The Republican Convention 2000 in Philadelphia was supposed to be the first political convention held wholly in the Internet Age, the first to be subject to the scrutiny of 24-hour Web cams and digital wrist cameras, the first to become instant fodder for chat room debates. It was supposed to be thrilling, injecting new hunt into an old dog.
But the Internet convention coverage was a technological embarrassment. Watching the gavel-to-gavel streaming video, for example, was about as pleasurable as being tied in an upright chair and forced to view scratchy home movies all night long — reel after reel of the most boring family on the block.
If that’s all there is, my friend, to the most modern, up-to-the-nano-second, cutting edge new media experience, I can safely say the only “interactive kiosk” I want to visit from now on is a hot dog stand. At least until broadband arrives — hopefully by 2004 — and makes the glitch-filled exercise in Philadelphia look like a dress rehearsal. See you next time.
Halftime Fare
The new media enthusiasts seemed to forget one critical fact when they spread all the hype around: The modern political convention lacks drama. Average Americans are used to getting some entertainment value with their news, and today’s political convention is about as gripping as an infomercial.
The presidential candidates of both parties were chosen months ago, so the conventions are little more than bland coming-out parties designed to supply a boost in the polls as they enter the home stretch of the campaign. They offer up less suspense than a typical movie-of-the-week, but with inferior production values and, sadly, no Loni Anderson.
That’s why the networks have given up on them; ABC covered the opening night of the GOP convention during halftime of a football game. It plans to do the same for the Democrats.
A Shining Example
So there wasn’t much to work with inside the Philadelphia convention hall, a fact made more obvious as the media horde badgered the 4,100 delegates to cough up something other than an echo of the same tired party line. But the networks and mainstream reporters did a disservice to the public by adopting a yawning attitude toward the event. Just because the GOP decided to serve up the same old dish, it did not follow that there was nothing else on the menu.
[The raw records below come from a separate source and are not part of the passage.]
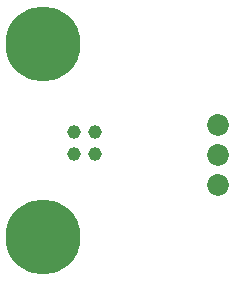
<source format=gbs>
G04*
G04 #@! TF.GenerationSoftware,Altium Limited,Altium Designer,20.2.6 (244)*
G04*
G04 Layer_Color=16711935*
%FSLAX25Y25*%
%MOIN*%
G70*
G04*
G04 #@! TF.SameCoordinates,483347BD-C6F0-485E-9654-E4C6DD6975D9*
G04*
G04*
G04 #@! TF.FilePolarity,Negative*
G04*
G01*
G75*
%ADD24C,0.07284*%
%ADD25C,0.25000*%
%ADD26C,0.04528*%
D24*
X73622Y32520D02*
D03*
Y42520D02*
D03*
Y52520D02*
D03*
D25*
X15157Y79331D02*
D03*
Y15157D02*
D03*
D26*
X32480Y49984D02*
D03*
X25409D02*
D03*
Y42913D02*
D03*
X32480D02*
D03*
M02*

</source>
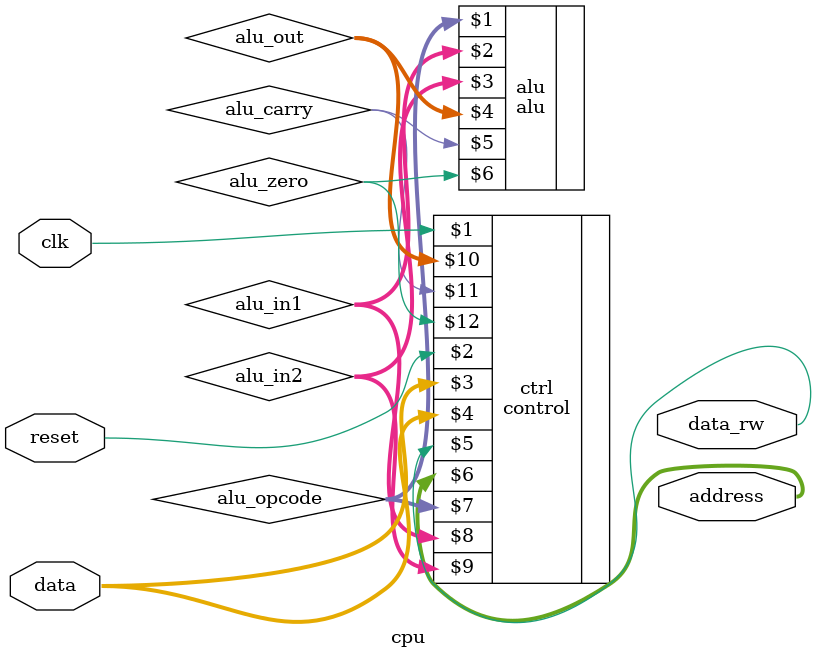
<source format=v>
module cpu (
    input clk,
    reset,
    inout [31:0] data,
    output data_rw,  // write if 1
    output [31:0] address
);
  wire [3:0] alu_opcode;
  wire [31:0] alu_in1, alu_in2, alu_out;
  wire alu_carry, alu_zero;

  control ctrl (
      clk,
      reset,
      data,
      data,
      data_rw,
      address,
      alu_opcode,
      alu_in1,
      alu_in2,
      alu_out,
      alu_carry,
      alu_zero
  );
  alu alu (
      alu_opcode,
      alu_in1,
      alu_in2,
      alu_out,
      alu_carry,
      alu_zero
  );
endmodule

</source>
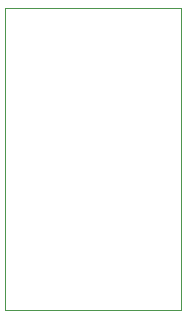
<source format=gbr>
%TF.GenerationSoftware,KiCad,Pcbnew,(7.0.0-0)*%
%TF.CreationDate,2023-03-14T18:39:13-04:00*%
%TF.ProjectId,v3 - habit pcb,7633202d-2068-4616-9269-74207063622e,rev?*%
%TF.SameCoordinates,Original*%
%TF.FileFunction,Profile,NP*%
%FSLAX46Y46*%
G04 Gerber Fmt 4.6, Leading zero omitted, Abs format (unit mm)*
G04 Created by KiCad (PCBNEW (7.0.0-0)) date 2023-03-14 18:39:13*
%MOMM*%
%LPD*%
G01*
G04 APERTURE LIST*
%TA.AperFunction,Profile*%
%ADD10C,0.025400*%
%TD*%
G04 APERTURE END LIST*
D10*
X150975000Y-69600000D02*
X165925000Y-69600000D01*
X165925000Y-69600000D02*
X165925000Y-95200000D01*
X165925000Y-95200000D02*
X150975000Y-95200000D01*
X150975000Y-95200000D02*
X150975000Y-69600000D01*
M02*

</source>
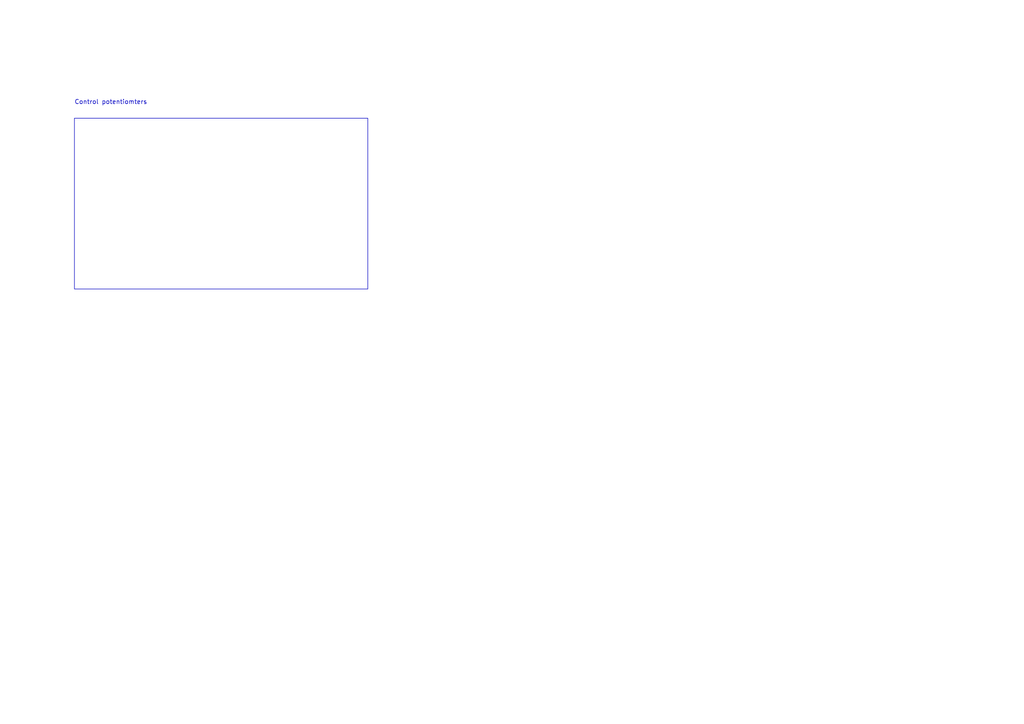
<source format=kicad_sch>
(kicad_sch (version 20230121) (generator eeschema)

  (uuid b4579ae3-3f09-4ebb-97f2-0c2ea0a9845f)

  (paper "A4")

  


  (rectangle (start 21.59 34.29) (end 106.68 83.82)
    (stroke (width 0) (type default))
    (fill (type none))
    (uuid de91574c-0d8f-4158-a4f5-c99d70fb62e0)
  )

  (text "Control potentiomters" (at 21.59 30.48 0)
    (effects (font (size 1.27 1.27)) (justify left bottom))
    (uuid 9aa957cd-c066-4c77-818a-30ec1ae83b6b)
  )
)

</source>
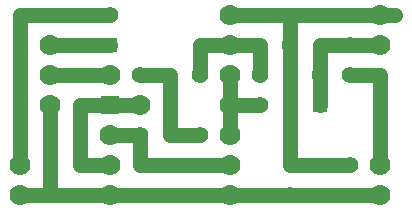
<source format=gbl>
G75*
%MOIN*%
%OFA0B0*%
%FSLAX25Y25*%
%IPPOS*%
%LPD*%
%AMOC8*
5,1,8,0,0,1.08239X$1,22.5*
%
%ADD10C,0.07000*%
%ADD11C,0.05543*%
%ADD12R,0.04756X0.04756*%
%ADD13R,0.06300X0.06300*%
%ADD14R,0.05150X0.05150*%
%ADD15C,0.05000*%
D10*
X0047595Y0026000D03*
X0047595Y0036000D03*
X0057595Y0056000D03*
X0057595Y0066000D03*
X0057595Y0076000D03*
X0077595Y0066000D03*
X0087595Y0056000D03*
X0077595Y0046000D03*
X0077595Y0036000D03*
X0077595Y0026000D03*
X0117595Y0026000D03*
X0117595Y0036000D03*
X0117595Y0046000D03*
X0117595Y0056000D03*
X0117595Y0066000D03*
X0117595Y0076000D03*
X0117595Y0086000D03*
X0167595Y0086000D03*
X0167595Y0076000D03*
X0167595Y0036000D03*
X0167595Y0026000D03*
D11*
X0157595Y0036000D03*
X0137595Y0026000D03*
X0107595Y0046000D03*
X0087595Y0046000D03*
X0087595Y0066000D03*
X0107595Y0066000D03*
X0127595Y0066000D03*
X0137595Y0076000D03*
X0147595Y0066000D03*
X0157595Y0066000D03*
X0157595Y0076000D03*
X0127595Y0056000D03*
X0077595Y0086000D03*
D12*
X0077595Y0076000D03*
X0137595Y0046000D03*
D13*
X0077595Y0056000D03*
D14*
X0147595Y0056000D03*
D15*
X0147595Y0066000D01*
X0147595Y0076000D01*
X0157595Y0076000D01*
X0167595Y0076000D01*
X0162595Y0076000D02*
X0157595Y0076000D01*
X0157595Y0066000D02*
X0167595Y0066000D01*
X0167595Y0036000D01*
X0157595Y0036000D02*
X0137595Y0036000D01*
X0137595Y0046000D01*
X0137595Y0076000D01*
X0137595Y0086000D01*
X0167595Y0086000D01*
X0172595Y0086000D01*
X0137595Y0086000D02*
X0117595Y0086000D01*
X0117595Y0076000D02*
X0107595Y0076000D01*
X0107595Y0066000D01*
X0097595Y0066000D02*
X0087595Y0066000D01*
X0077595Y0066000D02*
X0057595Y0066000D01*
X0057595Y0076000D02*
X0077595Y0076000D01*
X0077595Y0086000D02*
X0047595Y0086000D01*
X0047595Y0036000D01*
X0047595Y0026000D02*
X0077595Y0026000D01*
X0117595Y0026000D01*
X0137595Y0026000D01*
X0167595Y0026000D01*
X0127595Y0056000D02*
X0117595Y0056000D01*
X0117595Y0046000D01*
X0107595Y0046000D02*
X0097595Y0046000D01*
X0097595Y0066000D01*
X0087595Y0056000D02*
X0077595Y0056000D01*
X0067595Y0056000D01*
X0067595Y0036000D01*
X0077595Y0036000D01*
X0087595Y0036000D02*
X0087595Y0046000D01*
X0077595Y0046000D01*
X0087595Y0036000D02*
X0117595Y0036000D01*
X0117595Y0056000D02*
X0117595Y0066000D01*
X0127595Y0066000D02*
X0127595Y0076000D01*
X0117595Y0076000D01*
X0057595Y0056000D02*
X0057595Y0026000D01*
X0047595Y0026000D01*
M02*

</source>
Fortunately, at least one of the new media outfits supplied an example of good, energetic journalism. The Philadelphia Independent Media Center provided the only reporting that came close to showing the potential of the Internet to operate outside the box. The not-for-profit organization accomplished that feat by using the democratic principles the Internet encourages while doing the only thing possible to find news — leaving the convention hall.
The IMC provided ongoing, in-depth coverage of the dozens of passionate street protests that resulted in hundreds of people being carted off to jail.
Simple, Relevant Themes
It is true that if one political convention looks like another, then one political protest can look like another. And if your political leanings are a little to the right, you might have found the IMC’s coverage insulting, irrelevant or both.
But to others, the vehement outpouring of emotion on the part of working-class Philadelphians over the anti-labor policies of the Republican party provided an interesting sub-plot for a bland feature presentation.
The Philadelphia demonstrations differed from the protests that marred the WTO meetings in Seattle and the World Bank/International Monetary Fund meetings in Washington, D.C. While those disruptions were precipitated by dissent on somewhat hazy global issues, the protests in Philadelphia called attention to starkly clear and relevant themes appropriate for the occasion of a Republican convention.
The demonstraters railed against poverty, homelessness, lack of health care, and discrimination toward minorities — some of the critical issues the “compassionate conservative” Republicans have been saying they want to tackle.
Motley Collection of Independents
The Philadelphia IMC was formed specifically to report on the demonstrations in Philadelphia, following the events that took place in the streets during the WTO and World Bank/IMF affairs.
“The Philadelphia IMC was formed to provide an alternative to the inevitably and unavoidably biased corporate media coverage of the GOP convention,” the IMC site says.
The IMC is a collection of independent journalists and news organizations and anyone else who wants to get involved. Anyone could have posted a news story to the site. The front page stories that got the most play, and therefore the most readership, were decided by an “editorial collective” that was open to public participation.
The Un-Convention
Among the headlines and links on the site’s front page are: “Call to Action,” “Torturous conditions in Philly jail,” and “The Media only tell you what they want you to know.”
The IMC featured 24-hour Web radio and produced two daily TV news shows via a satellite donated by Free Speech TV. The name of its online newspaper is “The Un-Convention.”
While the IMC did not report anything as compelling as the violent upheaval of the 1968 Democratic Convention, for many, the coverage of the action in Philadelphia’s streets hit closer to home than what was said behind the podium in the convention hall.
The big Year 2000 Internet revolution that was supposed to change journalism and politics never came off. But the first shot was fired by a revolutionary little news site got that did something truly different in political convention coverage: It got off its duff and followed the scent of real news.